Carlson writes, "The signature characteristic of America's foreign policy establishment, apart from their foolishness, is the resiliency of their self-esteem. No matter how often they're wrong, no matter how many disasters they unintentionally create, they never seem to feel bad about it. They certainly never blame themselves. Part of the reason for this is that most of them live in Washington.
"Washington isn't like everywhere else. The city's economy is tied directly to the size of the federal budget, which has grown virtually without pause since the attack on Pearl Harbor in 1941. The District of Columbia and its surrounding suburbs are now the wealthiest metro region in the country.
"Washington's job market is effectively bulletproof. Political figures cycle in and out of government, from lobbying to finance to contracting and back, growing richer at every turn. In Washington, prosperity is all but guaranteed.
"To the rest of the country, this looks like corruption, because, essentially, it is. But if you live there, it's all upside.

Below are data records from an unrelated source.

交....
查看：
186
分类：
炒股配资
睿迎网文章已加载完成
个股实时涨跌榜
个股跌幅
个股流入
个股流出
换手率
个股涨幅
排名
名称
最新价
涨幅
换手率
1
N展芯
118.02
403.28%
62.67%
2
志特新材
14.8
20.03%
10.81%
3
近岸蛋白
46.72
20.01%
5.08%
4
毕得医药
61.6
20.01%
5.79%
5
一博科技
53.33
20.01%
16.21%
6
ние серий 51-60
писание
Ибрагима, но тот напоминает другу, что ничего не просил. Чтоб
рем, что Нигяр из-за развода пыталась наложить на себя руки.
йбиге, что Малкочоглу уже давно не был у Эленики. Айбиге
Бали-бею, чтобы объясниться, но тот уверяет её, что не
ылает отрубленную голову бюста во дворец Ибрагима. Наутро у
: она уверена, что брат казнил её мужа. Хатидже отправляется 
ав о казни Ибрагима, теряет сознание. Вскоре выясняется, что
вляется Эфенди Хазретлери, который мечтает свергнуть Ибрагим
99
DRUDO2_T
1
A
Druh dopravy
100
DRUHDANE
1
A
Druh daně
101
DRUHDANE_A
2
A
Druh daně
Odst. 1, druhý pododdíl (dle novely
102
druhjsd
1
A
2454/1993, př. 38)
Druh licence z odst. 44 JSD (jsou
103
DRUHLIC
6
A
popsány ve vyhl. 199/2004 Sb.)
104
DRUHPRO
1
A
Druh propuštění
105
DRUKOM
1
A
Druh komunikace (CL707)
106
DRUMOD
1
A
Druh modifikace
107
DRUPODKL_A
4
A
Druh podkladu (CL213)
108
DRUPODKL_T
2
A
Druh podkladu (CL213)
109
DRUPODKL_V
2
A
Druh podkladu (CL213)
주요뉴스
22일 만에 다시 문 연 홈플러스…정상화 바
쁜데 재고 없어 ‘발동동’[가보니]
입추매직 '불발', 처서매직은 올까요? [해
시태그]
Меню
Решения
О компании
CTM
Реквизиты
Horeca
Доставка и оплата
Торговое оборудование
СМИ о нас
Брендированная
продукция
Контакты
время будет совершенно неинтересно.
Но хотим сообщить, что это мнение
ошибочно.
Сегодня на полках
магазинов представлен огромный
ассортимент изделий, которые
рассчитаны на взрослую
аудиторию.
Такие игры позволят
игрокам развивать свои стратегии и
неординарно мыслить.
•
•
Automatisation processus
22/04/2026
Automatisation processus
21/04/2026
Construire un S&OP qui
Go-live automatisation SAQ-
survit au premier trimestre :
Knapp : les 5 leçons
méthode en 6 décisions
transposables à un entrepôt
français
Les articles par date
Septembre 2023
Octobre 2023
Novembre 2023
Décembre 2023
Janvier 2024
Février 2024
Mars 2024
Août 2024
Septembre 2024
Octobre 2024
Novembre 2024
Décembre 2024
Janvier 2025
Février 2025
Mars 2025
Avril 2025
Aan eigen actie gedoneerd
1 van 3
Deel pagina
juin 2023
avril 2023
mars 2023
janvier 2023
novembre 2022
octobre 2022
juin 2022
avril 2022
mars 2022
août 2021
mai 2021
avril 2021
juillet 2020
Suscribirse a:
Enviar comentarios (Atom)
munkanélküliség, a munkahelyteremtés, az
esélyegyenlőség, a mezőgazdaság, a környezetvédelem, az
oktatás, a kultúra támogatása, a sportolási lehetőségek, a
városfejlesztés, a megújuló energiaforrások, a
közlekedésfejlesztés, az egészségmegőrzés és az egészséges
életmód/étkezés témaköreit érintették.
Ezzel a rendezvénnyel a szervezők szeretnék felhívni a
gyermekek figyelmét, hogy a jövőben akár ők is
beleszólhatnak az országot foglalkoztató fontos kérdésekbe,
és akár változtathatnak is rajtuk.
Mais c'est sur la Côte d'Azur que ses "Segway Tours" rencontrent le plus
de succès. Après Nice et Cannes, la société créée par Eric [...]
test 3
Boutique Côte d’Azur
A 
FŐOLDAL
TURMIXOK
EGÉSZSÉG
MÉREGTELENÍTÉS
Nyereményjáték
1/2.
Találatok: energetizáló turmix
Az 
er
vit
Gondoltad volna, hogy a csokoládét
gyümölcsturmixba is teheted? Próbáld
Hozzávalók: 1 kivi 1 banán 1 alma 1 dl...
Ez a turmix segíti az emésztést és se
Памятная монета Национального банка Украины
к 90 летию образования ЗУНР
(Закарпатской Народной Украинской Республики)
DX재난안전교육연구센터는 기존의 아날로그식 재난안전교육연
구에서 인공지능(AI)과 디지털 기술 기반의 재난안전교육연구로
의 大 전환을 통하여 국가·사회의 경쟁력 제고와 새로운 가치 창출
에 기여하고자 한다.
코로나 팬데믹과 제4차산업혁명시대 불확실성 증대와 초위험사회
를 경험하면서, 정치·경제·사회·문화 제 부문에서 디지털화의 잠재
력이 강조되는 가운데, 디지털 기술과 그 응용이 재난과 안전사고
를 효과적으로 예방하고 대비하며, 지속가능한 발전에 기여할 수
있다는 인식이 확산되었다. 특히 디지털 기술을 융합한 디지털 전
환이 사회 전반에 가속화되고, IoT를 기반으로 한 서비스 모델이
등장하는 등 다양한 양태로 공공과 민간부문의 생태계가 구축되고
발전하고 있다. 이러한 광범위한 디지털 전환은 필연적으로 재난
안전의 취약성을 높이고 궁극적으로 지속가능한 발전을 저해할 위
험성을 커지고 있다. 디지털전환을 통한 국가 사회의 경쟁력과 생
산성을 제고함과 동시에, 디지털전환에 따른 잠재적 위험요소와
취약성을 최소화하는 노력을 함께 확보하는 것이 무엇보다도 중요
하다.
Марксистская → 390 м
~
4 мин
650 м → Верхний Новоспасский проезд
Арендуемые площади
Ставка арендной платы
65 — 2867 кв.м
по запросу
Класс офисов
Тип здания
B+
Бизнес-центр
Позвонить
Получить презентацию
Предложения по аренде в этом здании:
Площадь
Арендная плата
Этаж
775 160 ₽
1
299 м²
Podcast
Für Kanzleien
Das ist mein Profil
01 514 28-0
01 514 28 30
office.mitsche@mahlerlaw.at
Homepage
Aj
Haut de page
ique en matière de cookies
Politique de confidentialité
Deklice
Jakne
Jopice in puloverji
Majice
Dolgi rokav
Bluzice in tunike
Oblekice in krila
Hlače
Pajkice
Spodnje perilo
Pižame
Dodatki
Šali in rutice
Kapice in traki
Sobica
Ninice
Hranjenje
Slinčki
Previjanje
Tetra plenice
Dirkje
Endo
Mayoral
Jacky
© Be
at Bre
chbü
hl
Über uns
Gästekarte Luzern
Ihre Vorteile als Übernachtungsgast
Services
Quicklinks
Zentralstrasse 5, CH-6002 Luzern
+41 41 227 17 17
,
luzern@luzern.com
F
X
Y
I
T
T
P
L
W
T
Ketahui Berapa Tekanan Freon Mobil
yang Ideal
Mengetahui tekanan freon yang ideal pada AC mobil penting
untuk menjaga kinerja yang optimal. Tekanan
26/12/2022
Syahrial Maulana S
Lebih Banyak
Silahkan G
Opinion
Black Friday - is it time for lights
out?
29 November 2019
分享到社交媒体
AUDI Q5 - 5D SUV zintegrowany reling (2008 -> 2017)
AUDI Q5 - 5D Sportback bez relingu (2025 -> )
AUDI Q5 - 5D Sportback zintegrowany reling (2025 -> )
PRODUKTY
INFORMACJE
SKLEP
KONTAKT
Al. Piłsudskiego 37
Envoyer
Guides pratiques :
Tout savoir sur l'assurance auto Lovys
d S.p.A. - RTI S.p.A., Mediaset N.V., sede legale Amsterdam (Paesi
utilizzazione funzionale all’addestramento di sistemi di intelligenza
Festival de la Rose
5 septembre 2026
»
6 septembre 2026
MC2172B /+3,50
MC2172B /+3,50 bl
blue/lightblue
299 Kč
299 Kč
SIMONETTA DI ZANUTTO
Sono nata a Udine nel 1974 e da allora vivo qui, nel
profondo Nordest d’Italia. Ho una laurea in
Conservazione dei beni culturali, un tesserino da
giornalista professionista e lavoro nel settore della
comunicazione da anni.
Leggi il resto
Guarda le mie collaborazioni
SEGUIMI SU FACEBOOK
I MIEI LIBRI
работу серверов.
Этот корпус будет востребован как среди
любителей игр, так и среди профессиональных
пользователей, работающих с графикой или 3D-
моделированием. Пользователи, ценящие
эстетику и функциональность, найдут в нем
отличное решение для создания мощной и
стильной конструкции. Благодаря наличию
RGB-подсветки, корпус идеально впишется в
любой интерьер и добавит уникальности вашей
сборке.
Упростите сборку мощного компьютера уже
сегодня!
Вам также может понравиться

"The most interesting effect of uninterrupted economic growth is that the culture of the city remains unusually stable. Even as Washington's population has grown exponentially, over the years, many things about the city haven't changed at all. Most of the affluent neighborhoods look the same demographically as they did in 1960. Mothers don't work. Divorce is unusual. Housing prices almost never fall. It's a cultural time capsule.
"By voter registration, D.C. is the most Democratic city in America. Yet the instincts of the people who live there are deeply conservative. Washingtonians hate change.
"More than anything, they hate to be told they're wrong, or their ideas are stupid, especially when they are. This explains much of official Washington's hostility to Donald Trump.
"It is possible to isolate the precise moment that Trump permanently alienated the Republican establishment in Washington: February 13, 2016. There was a GOP primary debate that night in Greenville, South Carolina, so every Republican in Washington was watching. Seemingly out of nowhere, Trump articulated something that no party leader had ever said out loud. 'We should never have been in Iraq,' Trump announced, his voice rising. 'We have destabilized the Middle East.'
"Many in the crowd booed, but Trump kept going: 'They lied. They said there were weapons of mass destruction. There were none. And they knew there were none.'
"Pandemonium seemed to erupt in the hall, and on television. Shocked political analysts declared that the Trump presidential effort had just euthanized itself. Republican voters, they said with certainty, would never accept attacks on policies their party had espoused and carried out.
"Back in Washington, rival GOP campaigns frantically searched for ways to discredit what Trump had said. They found what they considered a silver bullet in a recording of an episode of the Howard Stern radio show from 2002, in which Trump seemed to approve of the idea of overthrowing Saddam.
"By Washington standards, this qualified as a kill shot. The candidate had once uttered complimentary words about a war that had not yet started. Therefore, he had no right to criticize the same war fourteen years later, after it had proved disastrous. Consultants for the Jeb! and Marco Rubio campaigns traded high fives.
"Republican voters had a different reaction. They understood that adults sometimes change their minds based on evidence. They themselves had come to understand that the Iraq war was a mistake. They appreciated hearing something verboten but true.
"Rival Republicans denounced Trump as an apostate. Voters considered him brave.
"Trump won the South Carolina primary, and shortly after that, the Republican nomination."

Tucker takes on the entire political establishment, from the Clintons to the corporate world's support of Democrats to Conservative columnists like Max Boot and Bill Kristol, and how the 2016 election was a message to the establishment.

In the signature and witty style that the author is known for on his nightly show, Tucker Carlson Tonight, his book answers the all-important question of how we can put the country back on track.